The theories as approached by the scholars defying the Brahmanical view, interpret that the drama Mudrarakshasha is less reliable because it was composed eight centuries after the First Maurya. Hence it is likely to be impossible to present an authentic record of the first Maurya ruler. Moreover according to the laws of Manu, the term "Vrishala" means a Kshatriya family that did not believe in the Brahmanical rites. The term "Kulahina" according to the modern scholars does not necessarily interpret the low birth. The scholars refute the theory propounded by Dhundiraja on the ground that the theory of Nanda kinship of Chandragupta was advocated by him and is not corroborated from Puranas, Katha-Sarita-Sagara and any other text of the contemporary period. Furthermore the Puranas, the earliest Brahmanical records do not mention anything about Mura or the Nanda lineage of Chandragupta Maurya. Except the term "Sudra like irreligious" there is nothing in the Puranas supporting the base origin of Chandragupta Maurya. On the contrary the Puranas indirectly points out the noble origin of Chandragupta Maurya and elaborated the ceremony of his consecration or "abhiseka". In addition, Kautilya's Arthashastra,
the authentic record of the contemporary period, pronounces Kautilya's unequivocal verdict for a king of dignified heredity and expressed his abhorrence for Sudra king. Depending on these facts the modern scholars have challenged the Brahmanical theory regarding the origin and ancestry of Chandragupta Maurya.

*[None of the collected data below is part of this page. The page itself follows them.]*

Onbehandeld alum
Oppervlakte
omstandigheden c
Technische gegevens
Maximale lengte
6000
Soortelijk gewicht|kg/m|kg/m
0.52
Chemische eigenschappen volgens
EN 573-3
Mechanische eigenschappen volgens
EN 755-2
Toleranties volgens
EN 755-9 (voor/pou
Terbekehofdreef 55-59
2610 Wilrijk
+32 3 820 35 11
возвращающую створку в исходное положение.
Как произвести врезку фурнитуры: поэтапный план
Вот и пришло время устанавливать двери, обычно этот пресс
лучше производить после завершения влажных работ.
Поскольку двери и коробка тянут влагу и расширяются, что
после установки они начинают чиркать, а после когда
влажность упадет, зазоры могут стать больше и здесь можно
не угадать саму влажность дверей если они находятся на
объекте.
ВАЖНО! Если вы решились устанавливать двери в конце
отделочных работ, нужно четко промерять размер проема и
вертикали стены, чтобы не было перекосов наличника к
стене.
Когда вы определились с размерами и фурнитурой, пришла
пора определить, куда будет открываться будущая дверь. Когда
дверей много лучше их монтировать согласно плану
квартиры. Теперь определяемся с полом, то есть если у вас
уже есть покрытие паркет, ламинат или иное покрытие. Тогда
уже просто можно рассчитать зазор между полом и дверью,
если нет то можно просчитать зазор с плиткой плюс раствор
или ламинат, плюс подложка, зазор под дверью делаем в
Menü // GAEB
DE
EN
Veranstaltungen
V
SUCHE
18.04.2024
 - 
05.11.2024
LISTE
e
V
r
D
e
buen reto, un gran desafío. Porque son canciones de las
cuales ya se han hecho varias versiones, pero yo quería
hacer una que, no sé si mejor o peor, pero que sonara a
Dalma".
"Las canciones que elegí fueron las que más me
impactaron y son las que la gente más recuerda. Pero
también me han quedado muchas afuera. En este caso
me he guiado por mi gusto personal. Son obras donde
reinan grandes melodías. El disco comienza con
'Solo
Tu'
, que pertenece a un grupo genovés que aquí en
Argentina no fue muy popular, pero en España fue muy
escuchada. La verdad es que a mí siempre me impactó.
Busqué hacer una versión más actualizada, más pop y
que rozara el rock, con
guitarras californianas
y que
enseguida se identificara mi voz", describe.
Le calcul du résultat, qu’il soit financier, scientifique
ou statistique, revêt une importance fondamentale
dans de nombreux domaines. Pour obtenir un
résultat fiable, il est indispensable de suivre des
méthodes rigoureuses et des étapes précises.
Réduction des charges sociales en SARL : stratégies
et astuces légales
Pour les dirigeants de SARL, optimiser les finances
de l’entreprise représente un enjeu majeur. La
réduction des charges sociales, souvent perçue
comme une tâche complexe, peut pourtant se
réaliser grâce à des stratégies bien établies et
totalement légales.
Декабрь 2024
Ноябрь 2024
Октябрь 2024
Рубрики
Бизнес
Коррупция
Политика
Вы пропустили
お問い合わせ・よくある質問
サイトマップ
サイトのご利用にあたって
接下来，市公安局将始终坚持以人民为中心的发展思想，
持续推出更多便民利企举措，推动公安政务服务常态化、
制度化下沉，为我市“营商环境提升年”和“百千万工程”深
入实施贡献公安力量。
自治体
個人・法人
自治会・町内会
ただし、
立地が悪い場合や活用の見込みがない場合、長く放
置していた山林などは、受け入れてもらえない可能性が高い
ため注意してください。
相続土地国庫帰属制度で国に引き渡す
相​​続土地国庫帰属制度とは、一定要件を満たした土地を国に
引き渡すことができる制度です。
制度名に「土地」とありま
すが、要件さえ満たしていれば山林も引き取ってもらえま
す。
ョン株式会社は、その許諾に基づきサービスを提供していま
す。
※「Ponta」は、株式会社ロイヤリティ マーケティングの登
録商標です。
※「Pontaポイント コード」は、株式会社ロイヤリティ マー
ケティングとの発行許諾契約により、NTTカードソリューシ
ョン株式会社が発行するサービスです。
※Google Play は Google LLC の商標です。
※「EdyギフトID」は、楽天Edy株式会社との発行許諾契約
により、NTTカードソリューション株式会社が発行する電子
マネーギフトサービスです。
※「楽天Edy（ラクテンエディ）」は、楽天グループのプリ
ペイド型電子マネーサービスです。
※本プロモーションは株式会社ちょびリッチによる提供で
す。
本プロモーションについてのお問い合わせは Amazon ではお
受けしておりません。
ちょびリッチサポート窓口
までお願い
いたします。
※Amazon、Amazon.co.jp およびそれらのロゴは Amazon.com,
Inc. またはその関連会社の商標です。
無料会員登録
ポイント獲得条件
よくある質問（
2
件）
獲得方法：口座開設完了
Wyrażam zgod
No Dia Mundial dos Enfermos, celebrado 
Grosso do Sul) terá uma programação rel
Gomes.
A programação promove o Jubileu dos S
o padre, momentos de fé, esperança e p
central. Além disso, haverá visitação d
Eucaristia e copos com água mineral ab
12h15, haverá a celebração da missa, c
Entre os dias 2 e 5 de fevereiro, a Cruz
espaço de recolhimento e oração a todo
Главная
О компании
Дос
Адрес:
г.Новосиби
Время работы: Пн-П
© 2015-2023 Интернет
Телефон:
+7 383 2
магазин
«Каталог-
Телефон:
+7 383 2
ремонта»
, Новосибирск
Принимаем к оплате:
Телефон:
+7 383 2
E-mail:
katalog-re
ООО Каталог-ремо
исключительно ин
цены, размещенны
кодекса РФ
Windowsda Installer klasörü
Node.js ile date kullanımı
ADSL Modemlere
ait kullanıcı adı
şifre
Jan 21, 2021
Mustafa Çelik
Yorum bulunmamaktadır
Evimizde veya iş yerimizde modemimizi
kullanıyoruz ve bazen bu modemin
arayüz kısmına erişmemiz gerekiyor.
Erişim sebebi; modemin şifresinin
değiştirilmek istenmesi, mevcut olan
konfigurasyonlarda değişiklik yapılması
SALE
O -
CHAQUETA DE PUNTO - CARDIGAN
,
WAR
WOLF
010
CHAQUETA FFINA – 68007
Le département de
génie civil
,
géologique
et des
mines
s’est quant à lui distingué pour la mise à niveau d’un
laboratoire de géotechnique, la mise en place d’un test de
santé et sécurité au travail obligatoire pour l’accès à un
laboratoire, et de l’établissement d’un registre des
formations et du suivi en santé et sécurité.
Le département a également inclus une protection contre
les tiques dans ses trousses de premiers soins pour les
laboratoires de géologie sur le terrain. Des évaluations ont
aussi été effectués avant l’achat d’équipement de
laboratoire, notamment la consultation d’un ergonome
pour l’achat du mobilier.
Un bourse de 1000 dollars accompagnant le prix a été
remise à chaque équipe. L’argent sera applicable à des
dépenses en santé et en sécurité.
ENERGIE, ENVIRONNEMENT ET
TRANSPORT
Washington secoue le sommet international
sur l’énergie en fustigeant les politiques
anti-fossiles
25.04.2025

In spite of the controversy and disputes, regarding the origin and ancestry of Chandragupta, the classical sources are of highest importance and mostly applicable in the present days. Among the classical writers only Justin somehow mentioned about the humble origin of Chandragupta Maurya, though he did not advocated for the base origin of Chandragupta. To follow the views of Justin,
Chandragupta might be a commoner without any royal kinship. Furthermore Justin did not attach him with the Nanda dynasty either legitimately or illegitimately. The evidences as provided by the other classical writers indirectly points to the non-Sudra origin of Chandragupta Maurya. According to Plutarch,
Chandragupta himself revealed to Alexander the base pedigree and the unpopularity of the Nandas. It is therefore inferred by the historians that unless Chandragupta himself was of a noble birth he could not have disdained at the low origin of the Nandas.
The Buddhist texts however are no less important as the contemporary records of the Mauryan king Chandragupta. According to the Buddhist text, the parentage of Chandragupta Maurya in no indecisive terms is mentioned as Kshatriya origin. The "Mahaparinibbana Sutra", the ancient extant canonical text of Buddhist describes the Mauryas as the ruling Kshatriya clan of Pipphalivana, a region in the Nepalese Terai. According to Fa-hien, Maurya is a clan, which existed even before Chandragupta Maurya. The Jaina "Kalpasutra" narrates the concentration of the Maurya clan in the eastern India. The Jaina "Parisistaparvan" narrates that Chandragupta was born of a woman, who was a daughter of a village chief, who was a peacock tamer. The Jaina version of Chandragupta's origin somehow has relevance with the Buddhist tradition. As the Jaina accounts depict, Chandragupta while took shelter in the village, met Chanakya, who helped him to be the king and Chandragupta established the Mauryan dynasty.